═══ QUOTED TEXT

October 12, 2008
S.L. Choral Artists Conductor is Confident in His Group
By Edward Reichel Deseret News
Conductor Brady Allred has a lot of confidence in his Salt Lake Choral Artists.There is no other way to explain it after one has had a chance to glance at the new season. "I'm trying to stretch the choir and the audience," he told the Deseret News.
And the choir members don't seem to mind one bit.
They will have their hands full at the first of their four concerts this season. Titled "Multicultural Celebration," the concert, which takes place Saturday in Libby Gardner Concert Hall, is a musical journey through parts of Africa, Latin America and the Pacific Rim.
"Ever since I took part in the World Choral Symposium, where I was exposed to Latin American and African music, I've been turned on by it quite a bit," Allred said. "I try to program at least some music from those parts of the world every year."
Saturday's concert will include music from the Philippines, Korea, Taiwan, Tonga and Australia. "We counted it up, and the choir will be singing in 12 different languages. I think by the time they're through, they'll be happy to sing in Latin again."
Allred admitted that having the choir sing in so many different languages is difficult, but he'll facilitate it by dividing his ensemble into three separate choirs: women's, chamber and concert choirs, with each singing their own set of pieces.

══════
═══ MATERIAL SHOWN

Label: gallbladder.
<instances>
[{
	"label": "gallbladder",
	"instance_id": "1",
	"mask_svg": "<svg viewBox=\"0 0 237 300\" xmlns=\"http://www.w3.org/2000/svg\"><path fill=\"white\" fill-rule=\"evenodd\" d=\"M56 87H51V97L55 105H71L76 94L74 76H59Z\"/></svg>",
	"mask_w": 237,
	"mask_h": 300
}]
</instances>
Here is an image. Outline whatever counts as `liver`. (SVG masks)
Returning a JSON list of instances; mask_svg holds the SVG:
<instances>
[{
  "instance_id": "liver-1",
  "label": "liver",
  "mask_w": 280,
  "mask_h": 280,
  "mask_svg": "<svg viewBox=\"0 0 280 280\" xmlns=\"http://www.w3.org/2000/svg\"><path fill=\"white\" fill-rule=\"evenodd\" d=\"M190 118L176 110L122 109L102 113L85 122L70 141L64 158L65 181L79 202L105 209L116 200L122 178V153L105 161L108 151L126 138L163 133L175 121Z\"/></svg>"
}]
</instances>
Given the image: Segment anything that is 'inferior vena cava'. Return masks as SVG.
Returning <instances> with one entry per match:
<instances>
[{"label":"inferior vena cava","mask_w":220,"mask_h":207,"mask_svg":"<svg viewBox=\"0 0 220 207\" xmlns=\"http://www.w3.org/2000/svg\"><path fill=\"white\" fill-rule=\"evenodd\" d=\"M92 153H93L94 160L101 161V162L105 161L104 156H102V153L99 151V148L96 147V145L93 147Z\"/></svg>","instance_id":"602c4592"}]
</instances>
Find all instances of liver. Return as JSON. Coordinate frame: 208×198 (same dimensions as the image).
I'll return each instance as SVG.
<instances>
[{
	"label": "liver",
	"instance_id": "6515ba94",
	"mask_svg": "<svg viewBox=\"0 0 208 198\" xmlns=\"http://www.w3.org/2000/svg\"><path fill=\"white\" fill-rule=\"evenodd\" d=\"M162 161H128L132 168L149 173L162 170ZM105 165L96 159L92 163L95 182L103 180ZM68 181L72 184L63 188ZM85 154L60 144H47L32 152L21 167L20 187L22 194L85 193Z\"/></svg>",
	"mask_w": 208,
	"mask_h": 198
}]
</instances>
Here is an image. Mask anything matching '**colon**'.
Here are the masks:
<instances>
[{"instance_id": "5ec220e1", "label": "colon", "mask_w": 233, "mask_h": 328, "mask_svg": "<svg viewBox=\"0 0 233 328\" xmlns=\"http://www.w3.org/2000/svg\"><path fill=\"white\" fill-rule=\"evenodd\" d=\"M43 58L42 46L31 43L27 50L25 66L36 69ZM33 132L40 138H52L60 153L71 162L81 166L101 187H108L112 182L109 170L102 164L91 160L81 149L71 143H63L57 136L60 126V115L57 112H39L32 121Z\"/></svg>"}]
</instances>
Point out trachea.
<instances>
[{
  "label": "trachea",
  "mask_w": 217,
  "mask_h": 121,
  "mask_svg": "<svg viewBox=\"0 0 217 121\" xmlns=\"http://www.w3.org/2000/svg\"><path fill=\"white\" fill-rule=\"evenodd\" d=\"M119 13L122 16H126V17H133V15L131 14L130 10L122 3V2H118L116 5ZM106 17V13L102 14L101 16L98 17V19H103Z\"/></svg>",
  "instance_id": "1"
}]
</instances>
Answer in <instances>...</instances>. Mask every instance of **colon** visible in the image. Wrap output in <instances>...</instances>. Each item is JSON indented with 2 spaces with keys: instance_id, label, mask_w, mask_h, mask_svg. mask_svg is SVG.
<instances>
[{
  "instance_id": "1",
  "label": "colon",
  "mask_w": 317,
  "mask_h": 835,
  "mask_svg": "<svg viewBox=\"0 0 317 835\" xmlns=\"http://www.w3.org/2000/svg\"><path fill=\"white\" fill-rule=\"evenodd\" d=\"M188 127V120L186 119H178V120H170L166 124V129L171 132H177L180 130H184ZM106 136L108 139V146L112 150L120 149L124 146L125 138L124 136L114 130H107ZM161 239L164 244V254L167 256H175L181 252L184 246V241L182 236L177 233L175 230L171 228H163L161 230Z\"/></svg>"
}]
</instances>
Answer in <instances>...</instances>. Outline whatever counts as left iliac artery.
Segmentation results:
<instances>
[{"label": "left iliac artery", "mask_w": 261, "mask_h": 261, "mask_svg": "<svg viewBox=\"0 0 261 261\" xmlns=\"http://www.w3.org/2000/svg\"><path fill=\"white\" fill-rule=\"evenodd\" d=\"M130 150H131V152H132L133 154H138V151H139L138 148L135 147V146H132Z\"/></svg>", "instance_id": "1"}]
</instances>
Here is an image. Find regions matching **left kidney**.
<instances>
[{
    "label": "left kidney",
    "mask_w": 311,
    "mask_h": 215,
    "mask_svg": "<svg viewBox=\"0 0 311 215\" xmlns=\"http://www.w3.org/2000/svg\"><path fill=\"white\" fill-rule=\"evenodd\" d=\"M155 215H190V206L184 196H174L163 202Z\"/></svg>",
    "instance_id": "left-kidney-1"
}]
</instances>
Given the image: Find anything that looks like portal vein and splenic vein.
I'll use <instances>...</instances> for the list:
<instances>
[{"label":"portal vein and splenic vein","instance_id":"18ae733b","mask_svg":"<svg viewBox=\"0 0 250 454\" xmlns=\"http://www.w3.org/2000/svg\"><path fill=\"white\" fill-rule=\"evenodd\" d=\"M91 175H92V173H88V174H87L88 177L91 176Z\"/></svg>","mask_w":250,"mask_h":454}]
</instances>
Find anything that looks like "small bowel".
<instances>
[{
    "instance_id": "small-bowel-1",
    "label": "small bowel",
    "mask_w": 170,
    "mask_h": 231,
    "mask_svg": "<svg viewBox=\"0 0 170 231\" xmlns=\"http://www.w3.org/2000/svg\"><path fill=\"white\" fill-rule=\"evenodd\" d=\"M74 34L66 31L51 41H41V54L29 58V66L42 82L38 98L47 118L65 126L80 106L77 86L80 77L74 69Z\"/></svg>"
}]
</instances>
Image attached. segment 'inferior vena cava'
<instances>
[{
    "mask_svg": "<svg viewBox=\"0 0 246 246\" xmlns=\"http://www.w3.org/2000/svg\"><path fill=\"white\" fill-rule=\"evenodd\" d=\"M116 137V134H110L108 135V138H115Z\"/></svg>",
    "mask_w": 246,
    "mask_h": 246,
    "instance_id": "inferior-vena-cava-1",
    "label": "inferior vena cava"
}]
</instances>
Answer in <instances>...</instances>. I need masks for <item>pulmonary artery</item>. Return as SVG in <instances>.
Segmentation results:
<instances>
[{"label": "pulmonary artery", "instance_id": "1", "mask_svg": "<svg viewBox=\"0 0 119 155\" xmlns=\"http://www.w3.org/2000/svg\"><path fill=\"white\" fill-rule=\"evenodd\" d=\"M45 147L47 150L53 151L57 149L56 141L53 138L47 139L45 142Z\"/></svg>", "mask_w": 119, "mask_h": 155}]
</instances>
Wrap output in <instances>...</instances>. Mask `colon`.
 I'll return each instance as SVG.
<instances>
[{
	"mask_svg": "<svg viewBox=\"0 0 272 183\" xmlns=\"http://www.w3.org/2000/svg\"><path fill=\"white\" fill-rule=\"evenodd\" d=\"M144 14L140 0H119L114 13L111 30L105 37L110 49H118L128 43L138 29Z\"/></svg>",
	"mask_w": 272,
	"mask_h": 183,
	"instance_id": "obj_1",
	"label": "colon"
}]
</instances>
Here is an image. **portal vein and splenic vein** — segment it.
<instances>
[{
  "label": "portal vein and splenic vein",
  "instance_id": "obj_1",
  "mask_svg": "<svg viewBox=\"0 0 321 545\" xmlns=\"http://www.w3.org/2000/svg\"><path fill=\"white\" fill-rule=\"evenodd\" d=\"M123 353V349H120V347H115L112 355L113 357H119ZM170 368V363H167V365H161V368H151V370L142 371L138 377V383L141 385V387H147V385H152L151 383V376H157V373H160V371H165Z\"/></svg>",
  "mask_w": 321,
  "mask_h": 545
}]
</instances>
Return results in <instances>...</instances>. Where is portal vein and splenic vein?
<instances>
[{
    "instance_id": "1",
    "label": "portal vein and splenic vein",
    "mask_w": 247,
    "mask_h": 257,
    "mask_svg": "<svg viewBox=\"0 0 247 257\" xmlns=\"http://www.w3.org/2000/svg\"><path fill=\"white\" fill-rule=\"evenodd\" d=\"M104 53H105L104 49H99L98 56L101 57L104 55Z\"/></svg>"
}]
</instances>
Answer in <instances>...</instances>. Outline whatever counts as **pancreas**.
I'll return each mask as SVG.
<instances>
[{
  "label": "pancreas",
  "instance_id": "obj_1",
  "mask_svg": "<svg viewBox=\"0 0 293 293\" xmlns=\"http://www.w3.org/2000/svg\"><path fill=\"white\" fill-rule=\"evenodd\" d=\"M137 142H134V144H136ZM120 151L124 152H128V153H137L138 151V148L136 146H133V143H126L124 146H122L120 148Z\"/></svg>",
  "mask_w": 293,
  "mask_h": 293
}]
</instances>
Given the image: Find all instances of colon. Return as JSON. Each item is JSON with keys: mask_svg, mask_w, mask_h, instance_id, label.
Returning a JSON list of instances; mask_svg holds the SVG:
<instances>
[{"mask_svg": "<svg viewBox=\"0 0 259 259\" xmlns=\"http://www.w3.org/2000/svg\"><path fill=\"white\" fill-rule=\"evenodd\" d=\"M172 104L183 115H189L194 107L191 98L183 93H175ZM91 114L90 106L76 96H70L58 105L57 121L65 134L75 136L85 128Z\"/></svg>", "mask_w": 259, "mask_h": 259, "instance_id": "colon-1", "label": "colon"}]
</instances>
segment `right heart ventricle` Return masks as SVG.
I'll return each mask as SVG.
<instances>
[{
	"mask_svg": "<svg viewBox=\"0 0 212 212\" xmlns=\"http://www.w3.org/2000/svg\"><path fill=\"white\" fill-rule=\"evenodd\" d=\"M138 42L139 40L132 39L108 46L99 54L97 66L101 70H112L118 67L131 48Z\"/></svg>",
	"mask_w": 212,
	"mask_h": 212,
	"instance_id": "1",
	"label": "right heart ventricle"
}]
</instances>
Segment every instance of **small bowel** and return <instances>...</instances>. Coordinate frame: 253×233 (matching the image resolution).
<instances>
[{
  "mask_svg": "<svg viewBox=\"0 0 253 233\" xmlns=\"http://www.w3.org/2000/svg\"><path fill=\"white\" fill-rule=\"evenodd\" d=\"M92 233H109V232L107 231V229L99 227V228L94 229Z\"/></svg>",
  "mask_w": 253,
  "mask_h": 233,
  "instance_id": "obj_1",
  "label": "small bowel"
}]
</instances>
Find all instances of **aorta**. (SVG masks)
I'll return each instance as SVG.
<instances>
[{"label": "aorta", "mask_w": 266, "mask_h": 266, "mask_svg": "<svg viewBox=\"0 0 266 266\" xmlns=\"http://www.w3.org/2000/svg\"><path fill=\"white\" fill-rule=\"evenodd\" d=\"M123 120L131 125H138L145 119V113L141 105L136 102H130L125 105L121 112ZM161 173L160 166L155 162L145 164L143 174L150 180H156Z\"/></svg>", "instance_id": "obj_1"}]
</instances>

══════

- THINGS TO DO -
a - In the choir article, where will the "Multicultural Celebration" concert take place?
b - In the choir article, turn the paragraph that begins "Allred admitted that having the choir" into a short list that keeps its main facts.
c - List every country that the choir article says Saturday's concert will include music from.

- CORRECT ANSWERS -
a - Libby Gardner Concert Hall.

b -
- Allred admitted that singing in so many languages is difficult for the choir.
- He will divide the ensemble into three separate choirs: women's, chamber and concert choirs.
- Each choir will sing its own set of pieces.

c -
- The Philippines
- Korea
- Taiwan
- Tonga
- Australia